** PASSAGE TO READ **
***
Psalm 15 and Revelation 3:14-4:2

O LORD. Who may abide in your tent? Who may dwell on your holy hill? Who among us is worthy enough to come into your presence, as though anyone could ever be worthy enough…

Our Psalm of the Day is a song of preparation for entering the Temple of the LORD. The song leader asks, “Who is allowed to come in?” And the chorus sings back, “Those who walk blamelessly and do what is right, who speak the truth from their heart and do not slander with their tongue, those who do no evil to their friends…” And the litany continues —those who are truthful and those who do justice.

Now on the surface, this sounds kinda prohibitive. Since when do you have to meet standards of conduct in order to be allowed to worship God? I believe, whoever you are and wherever you are on life’s journey, you are welcome here. And while I’ve got nothing against truth and justice, making these prerequisites for church is a problem.

However, if we go deeper into the spirit of the Psalm, it could be what we’ll find is actually a rich, motherly-humming instruction to prepare our hearts for worship. It could be this Psalm is not really about who’s allowed to come into the church. Instead, it’s like the persistent reminder to wash your hands before cooking, and put on your seatbelt before starting the car, and what do we do before meeting up with God? What could we do… 1 see this commentary by J. Clinton McCann http://www.workingpreacher.org/preaching.aspx?commentary_id=2929

Thinking about this preparation reminds me that many churches begin worship with a Prayer of Confession which gets answered by Words of Assurance. Before we come into the House of God, we need to confess, to make things right.

Similarly, the Passing of the Peace is a practice employed to help us reconcile with each other before being reconciled with God. Leave your gift at the altar, go work things out, then come back with a clean heart (see Matthew 4:24).

Now there are critics out there who say confession gets us tangled up in blame. They say confession authorizes the impulse to beat up on ourselves, and certainly nobody needs that! But maybe there is more to it. If confession is simply listing the bad things we have done and the good things we have left undone, and please forgive us O God, well that’s fine I guess. But something is missing.
***
** LISTED ENTRIES **
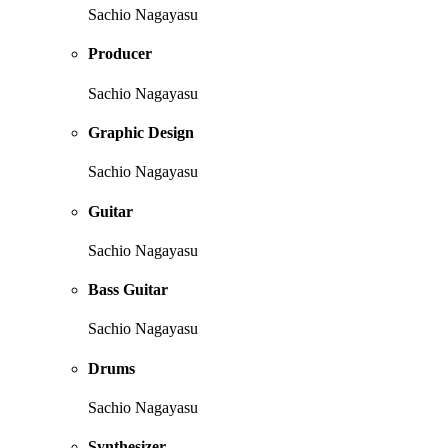
Sachio Nagayasu
Producer
Sachio Nagayasu
Graphic Design
Sachio Nagayasu
Guitar
Sachio Nagayasu
Bass Guitar
Sachio Nagayasu
Drums
Sachio Nagayasu
Synthesizer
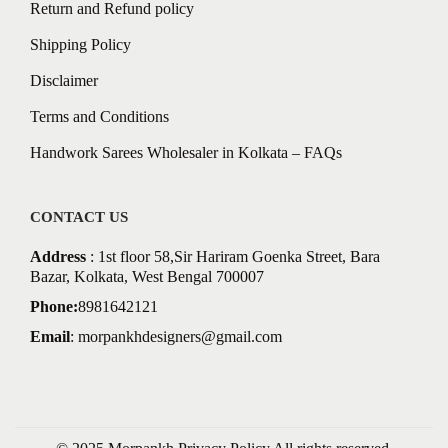
Return and Refund policy
Shipping Policy
Disclaimer
Terms and Conditions
Handwork Sarees Wholesaler in Kolkata – FAQs
CONTACT US
Address
: 1st floor 58,Sir Hariram Goenka Street, Bara
Bazar, Kolkata, West Bengal 700007
Phone:
8981642121
Email
:
morpankhdesigners@gmail.com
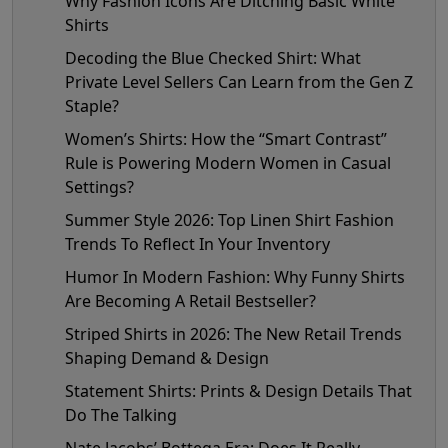
Why Fashion Icons Are Ditching Basic White
Shirts
Decoding the Blue Checked Shirt: What
Private Level Sellers Can Learn from the Gen Z
Staple?
Women’s Shirts: How the “Smart Contrast”
Rule is Powering Modern Women in Casual
Settings?
Summer Style 2026: Top Linen Shirt Fashion
Trends To Reflect In Your Inventory
Humor In Modern Fashion: Why Funny Shirts
Are Becoming A Retail Bestseller?
Striped Shirts in 2026: The New Retail Trends
Shaping Demand & Design
Statement Shirts: Prints & Design Details That
Do The Talking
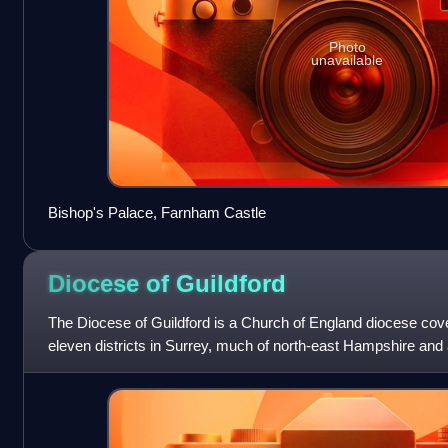
Photo
unavailable
Bishop's Palace, Farnham Castle
Diocese of
Guildford
The Diocese of Guildford is a Church of England diocese cover
eleven districts in Surrey, much of north-east Hampshire and 
The cathedral is Guildfo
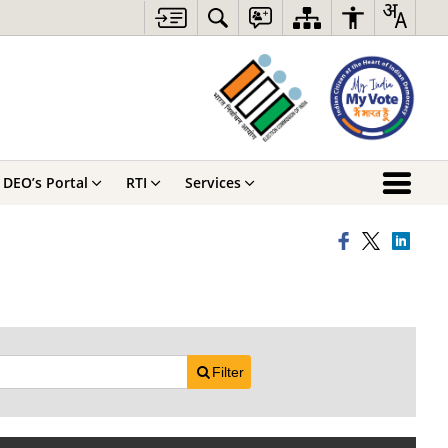
DEO’s Portal
RTI
Services
Filter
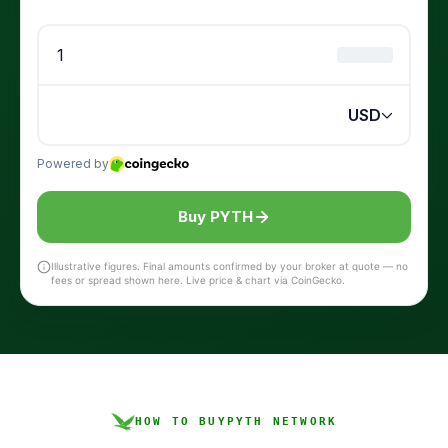
Buy PYTH
Illustrative figures. Final amounts confirmed by your broker at quote — no
fees or spread shown here. Live price & chart via CoinGecko.
HOW TO BUY
PYTH NETWORK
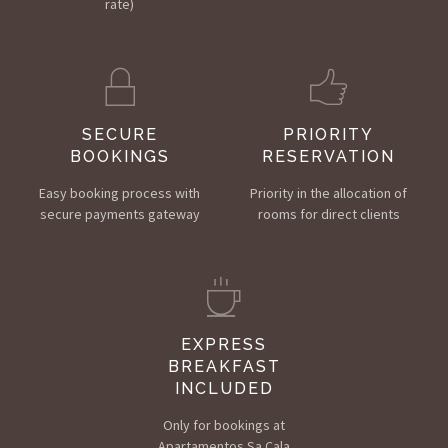
rate)
SECURE
PRIORITY
BOOKINGS
RESERVATION
Easy booking process with
Priority in the allocation of
secure payments gateway
rooms for direct clients
EXPRESS
BREAKFAST
INCLUDED
Only for bookings at
Apartamentos Sa Cala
***
** INSTRUCTIONS TO FOLLOW **
In the reflection on Psalm 15, which practice is described as helping people reconcile with each other before being reconciled with God?

** THE ANSWER **
The Passing of the Peace